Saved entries

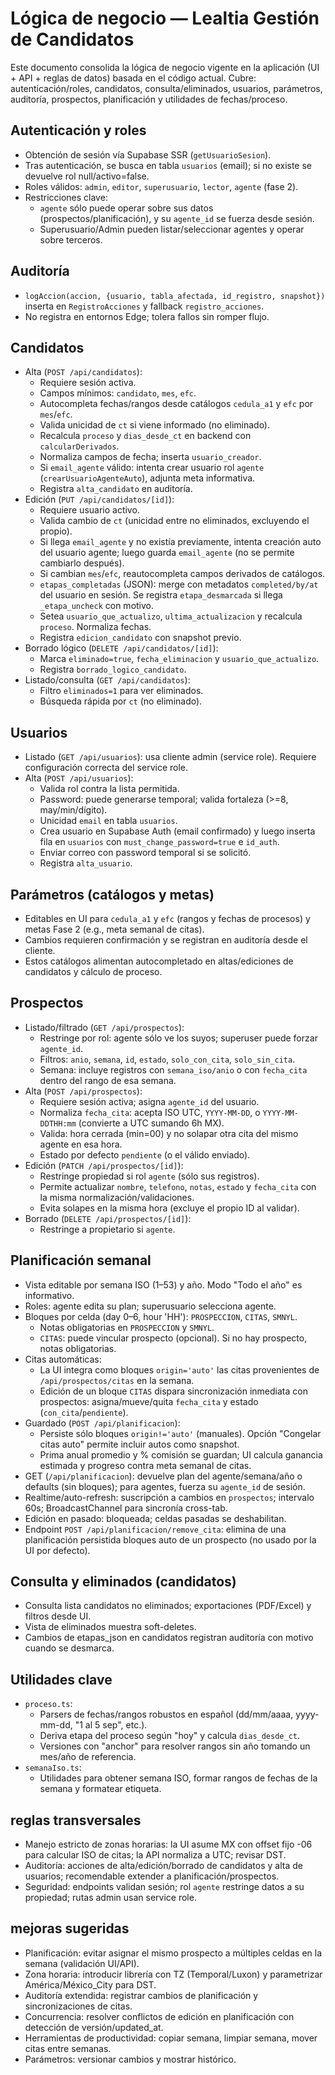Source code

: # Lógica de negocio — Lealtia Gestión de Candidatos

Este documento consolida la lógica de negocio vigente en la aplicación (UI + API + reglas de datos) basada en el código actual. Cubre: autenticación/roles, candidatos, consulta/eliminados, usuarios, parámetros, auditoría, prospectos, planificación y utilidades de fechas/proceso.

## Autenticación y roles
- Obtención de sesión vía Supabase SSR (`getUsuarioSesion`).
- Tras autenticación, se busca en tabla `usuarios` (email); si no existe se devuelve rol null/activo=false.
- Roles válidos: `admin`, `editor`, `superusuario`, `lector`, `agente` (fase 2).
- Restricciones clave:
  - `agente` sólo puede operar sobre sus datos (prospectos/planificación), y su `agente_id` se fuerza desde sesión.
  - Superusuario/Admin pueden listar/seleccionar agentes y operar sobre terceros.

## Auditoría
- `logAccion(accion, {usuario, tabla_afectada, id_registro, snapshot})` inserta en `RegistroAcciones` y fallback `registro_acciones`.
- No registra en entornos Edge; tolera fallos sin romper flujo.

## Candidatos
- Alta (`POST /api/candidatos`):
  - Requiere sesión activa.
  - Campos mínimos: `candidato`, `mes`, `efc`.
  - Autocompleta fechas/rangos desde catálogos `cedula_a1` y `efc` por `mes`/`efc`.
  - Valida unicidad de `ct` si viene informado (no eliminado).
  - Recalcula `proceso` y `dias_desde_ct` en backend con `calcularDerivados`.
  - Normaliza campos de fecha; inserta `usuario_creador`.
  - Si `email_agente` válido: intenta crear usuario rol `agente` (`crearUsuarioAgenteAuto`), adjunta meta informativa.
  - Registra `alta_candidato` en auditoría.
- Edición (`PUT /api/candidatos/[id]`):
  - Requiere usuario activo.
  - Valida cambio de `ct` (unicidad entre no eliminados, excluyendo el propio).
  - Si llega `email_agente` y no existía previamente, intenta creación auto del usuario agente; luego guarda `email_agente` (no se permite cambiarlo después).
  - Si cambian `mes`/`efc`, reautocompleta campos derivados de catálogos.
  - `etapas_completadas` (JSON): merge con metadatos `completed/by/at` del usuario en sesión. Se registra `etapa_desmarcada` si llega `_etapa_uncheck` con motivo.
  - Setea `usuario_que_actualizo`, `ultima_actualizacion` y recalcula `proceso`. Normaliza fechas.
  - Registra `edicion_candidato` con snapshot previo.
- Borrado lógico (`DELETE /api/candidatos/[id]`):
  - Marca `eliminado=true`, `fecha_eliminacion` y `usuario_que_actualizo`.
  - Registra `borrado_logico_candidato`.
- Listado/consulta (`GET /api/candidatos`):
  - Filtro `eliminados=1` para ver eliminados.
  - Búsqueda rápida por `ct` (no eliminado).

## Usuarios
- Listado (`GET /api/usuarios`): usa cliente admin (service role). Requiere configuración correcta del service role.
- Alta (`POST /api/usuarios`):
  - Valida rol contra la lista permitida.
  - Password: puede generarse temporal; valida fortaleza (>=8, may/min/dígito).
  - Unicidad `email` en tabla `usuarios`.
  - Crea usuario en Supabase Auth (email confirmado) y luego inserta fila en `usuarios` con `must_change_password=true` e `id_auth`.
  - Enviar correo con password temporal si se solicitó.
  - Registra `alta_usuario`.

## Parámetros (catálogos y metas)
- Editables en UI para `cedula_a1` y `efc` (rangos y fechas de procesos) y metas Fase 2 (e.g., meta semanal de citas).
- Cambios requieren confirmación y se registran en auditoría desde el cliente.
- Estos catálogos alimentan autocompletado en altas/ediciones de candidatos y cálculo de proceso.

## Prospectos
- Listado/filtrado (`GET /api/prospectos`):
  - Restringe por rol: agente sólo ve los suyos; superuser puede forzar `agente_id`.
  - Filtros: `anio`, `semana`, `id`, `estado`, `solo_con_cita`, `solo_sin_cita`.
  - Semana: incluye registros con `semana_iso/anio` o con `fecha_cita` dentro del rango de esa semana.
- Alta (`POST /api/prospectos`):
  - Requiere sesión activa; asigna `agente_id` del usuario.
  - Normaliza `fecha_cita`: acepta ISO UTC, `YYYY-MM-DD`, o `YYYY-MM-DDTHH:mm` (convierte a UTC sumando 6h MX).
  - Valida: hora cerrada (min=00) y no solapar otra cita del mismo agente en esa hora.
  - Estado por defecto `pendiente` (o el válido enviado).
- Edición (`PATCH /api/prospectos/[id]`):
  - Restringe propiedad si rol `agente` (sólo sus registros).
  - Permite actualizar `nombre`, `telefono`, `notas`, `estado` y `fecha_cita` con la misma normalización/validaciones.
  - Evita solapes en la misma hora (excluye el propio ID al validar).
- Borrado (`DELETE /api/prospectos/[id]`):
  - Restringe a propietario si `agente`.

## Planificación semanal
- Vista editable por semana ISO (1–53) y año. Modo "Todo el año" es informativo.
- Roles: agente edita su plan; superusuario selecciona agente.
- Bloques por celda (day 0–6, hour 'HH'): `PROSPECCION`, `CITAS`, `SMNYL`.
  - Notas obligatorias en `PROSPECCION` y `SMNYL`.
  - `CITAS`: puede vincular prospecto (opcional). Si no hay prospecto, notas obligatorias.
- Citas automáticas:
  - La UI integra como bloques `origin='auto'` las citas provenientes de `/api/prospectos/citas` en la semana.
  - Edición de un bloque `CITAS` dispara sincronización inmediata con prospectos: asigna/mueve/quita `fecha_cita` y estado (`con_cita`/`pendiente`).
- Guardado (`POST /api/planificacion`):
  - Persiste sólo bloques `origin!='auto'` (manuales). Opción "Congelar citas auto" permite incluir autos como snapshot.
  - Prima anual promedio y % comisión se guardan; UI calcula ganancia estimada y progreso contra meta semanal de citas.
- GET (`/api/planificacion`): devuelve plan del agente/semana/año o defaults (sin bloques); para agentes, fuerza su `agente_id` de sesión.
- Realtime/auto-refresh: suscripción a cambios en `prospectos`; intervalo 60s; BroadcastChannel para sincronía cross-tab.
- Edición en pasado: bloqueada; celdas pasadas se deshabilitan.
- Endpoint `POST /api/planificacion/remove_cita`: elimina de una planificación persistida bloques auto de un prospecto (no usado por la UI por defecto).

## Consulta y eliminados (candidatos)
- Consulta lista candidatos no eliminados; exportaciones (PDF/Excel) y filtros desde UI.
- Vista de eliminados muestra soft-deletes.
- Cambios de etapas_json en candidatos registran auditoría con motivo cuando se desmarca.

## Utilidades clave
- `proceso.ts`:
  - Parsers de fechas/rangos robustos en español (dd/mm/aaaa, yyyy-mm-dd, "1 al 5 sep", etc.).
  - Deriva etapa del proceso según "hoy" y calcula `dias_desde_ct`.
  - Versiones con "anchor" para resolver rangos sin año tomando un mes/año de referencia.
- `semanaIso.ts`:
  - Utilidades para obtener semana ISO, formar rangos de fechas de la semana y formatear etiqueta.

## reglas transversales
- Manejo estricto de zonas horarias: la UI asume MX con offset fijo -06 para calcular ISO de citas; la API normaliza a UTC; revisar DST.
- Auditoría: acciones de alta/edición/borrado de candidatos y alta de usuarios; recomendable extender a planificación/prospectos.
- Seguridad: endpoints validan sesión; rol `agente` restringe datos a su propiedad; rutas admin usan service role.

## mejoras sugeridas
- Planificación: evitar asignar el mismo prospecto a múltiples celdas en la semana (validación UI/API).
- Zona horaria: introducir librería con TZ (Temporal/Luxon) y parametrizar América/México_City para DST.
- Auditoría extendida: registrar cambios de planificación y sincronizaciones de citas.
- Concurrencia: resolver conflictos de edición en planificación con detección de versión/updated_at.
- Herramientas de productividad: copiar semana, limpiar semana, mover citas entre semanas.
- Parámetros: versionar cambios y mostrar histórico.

==

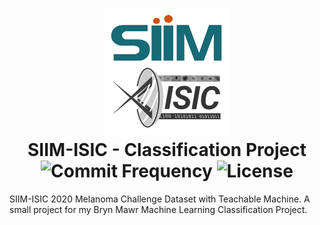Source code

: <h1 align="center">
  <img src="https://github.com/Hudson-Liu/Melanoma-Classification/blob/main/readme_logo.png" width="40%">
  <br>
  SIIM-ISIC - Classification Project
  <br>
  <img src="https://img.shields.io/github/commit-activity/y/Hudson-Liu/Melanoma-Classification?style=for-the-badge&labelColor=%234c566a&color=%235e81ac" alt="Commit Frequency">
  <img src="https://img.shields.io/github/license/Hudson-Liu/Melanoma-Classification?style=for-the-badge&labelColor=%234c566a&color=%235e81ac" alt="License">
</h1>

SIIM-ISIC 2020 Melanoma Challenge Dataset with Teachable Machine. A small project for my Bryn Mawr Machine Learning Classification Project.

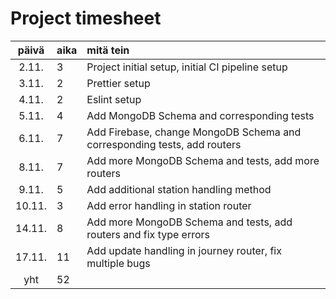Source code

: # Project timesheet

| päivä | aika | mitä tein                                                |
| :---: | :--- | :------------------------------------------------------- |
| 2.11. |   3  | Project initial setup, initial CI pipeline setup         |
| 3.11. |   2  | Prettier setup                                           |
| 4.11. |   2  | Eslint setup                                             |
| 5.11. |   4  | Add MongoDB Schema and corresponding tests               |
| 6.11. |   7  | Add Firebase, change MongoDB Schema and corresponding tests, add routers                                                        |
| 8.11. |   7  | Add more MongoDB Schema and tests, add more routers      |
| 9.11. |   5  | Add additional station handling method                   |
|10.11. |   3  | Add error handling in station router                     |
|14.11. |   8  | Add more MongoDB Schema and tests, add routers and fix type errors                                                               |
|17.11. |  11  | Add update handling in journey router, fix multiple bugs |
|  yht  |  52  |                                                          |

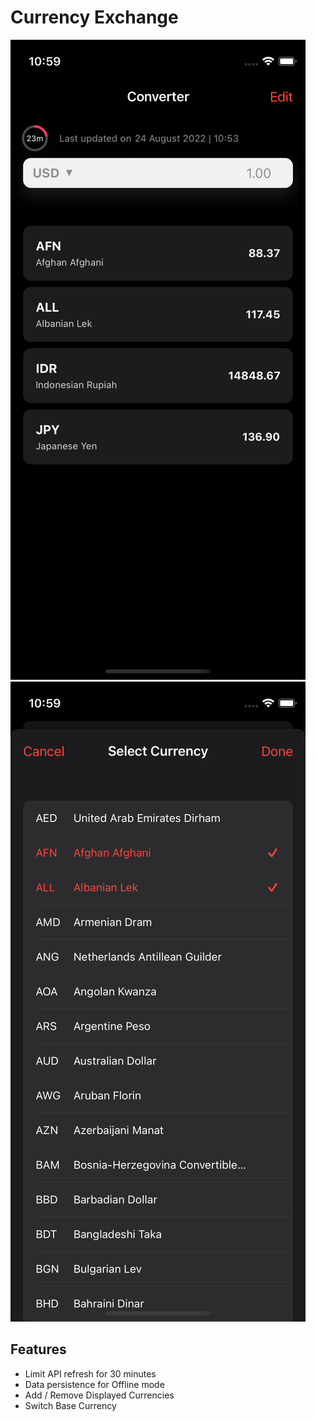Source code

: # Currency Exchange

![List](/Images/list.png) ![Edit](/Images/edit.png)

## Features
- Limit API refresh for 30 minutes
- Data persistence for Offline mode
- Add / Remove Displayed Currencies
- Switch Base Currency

--

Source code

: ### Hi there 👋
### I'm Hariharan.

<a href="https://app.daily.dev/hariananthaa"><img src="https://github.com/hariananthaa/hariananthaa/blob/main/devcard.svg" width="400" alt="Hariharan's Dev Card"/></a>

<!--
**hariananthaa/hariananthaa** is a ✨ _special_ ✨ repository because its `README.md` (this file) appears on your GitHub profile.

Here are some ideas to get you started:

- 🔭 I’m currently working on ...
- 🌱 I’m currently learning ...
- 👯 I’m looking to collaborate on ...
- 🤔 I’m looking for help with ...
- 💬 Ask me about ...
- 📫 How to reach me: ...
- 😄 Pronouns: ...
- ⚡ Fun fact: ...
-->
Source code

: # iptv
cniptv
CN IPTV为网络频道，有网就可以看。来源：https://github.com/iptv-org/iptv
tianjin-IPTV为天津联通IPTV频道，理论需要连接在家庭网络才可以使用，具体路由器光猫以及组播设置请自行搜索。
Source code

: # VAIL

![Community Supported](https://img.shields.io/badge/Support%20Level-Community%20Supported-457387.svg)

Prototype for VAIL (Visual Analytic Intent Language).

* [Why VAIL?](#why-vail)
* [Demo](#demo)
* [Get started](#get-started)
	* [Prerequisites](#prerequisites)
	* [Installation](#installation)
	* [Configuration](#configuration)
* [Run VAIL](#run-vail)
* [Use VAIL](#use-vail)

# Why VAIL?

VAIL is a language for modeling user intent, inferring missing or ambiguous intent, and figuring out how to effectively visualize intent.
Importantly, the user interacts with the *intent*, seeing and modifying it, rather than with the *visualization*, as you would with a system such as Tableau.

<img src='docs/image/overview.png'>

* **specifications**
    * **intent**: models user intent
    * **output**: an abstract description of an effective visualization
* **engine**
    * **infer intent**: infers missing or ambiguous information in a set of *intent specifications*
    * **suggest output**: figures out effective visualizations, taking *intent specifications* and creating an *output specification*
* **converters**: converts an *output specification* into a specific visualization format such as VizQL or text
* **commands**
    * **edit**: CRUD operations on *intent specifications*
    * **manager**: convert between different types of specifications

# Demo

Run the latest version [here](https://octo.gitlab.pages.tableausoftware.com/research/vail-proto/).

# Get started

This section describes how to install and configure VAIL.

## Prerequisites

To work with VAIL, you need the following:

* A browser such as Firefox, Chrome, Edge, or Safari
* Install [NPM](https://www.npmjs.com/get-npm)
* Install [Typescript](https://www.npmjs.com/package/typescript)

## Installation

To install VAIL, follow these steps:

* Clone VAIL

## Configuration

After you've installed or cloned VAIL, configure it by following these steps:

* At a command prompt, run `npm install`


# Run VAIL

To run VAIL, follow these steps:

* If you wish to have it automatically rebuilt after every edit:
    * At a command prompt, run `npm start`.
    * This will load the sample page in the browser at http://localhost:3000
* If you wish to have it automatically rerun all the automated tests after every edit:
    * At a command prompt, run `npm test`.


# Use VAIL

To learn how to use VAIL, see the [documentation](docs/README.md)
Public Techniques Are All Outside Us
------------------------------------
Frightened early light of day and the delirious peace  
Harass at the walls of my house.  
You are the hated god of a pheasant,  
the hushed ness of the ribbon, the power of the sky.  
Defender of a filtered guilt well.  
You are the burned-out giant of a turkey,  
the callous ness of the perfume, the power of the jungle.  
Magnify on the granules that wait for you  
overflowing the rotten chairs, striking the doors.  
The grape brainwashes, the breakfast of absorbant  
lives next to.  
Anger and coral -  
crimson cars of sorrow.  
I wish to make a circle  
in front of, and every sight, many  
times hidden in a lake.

- _Work order_:
Recast the lines of the records from the line with "# Get started" up to and including the line with "To work with" as a Markdown table with columns named Row and Line, skipping blank lines.

- _Output for this exercise_:
| Row | Line |
|---|---|
| 1 | # Get started |
| 2 | This section describes how to install and configure VAIL. |
| 3 | ## Prerequisites |
| 4 | To work with VAIL, you need the following: |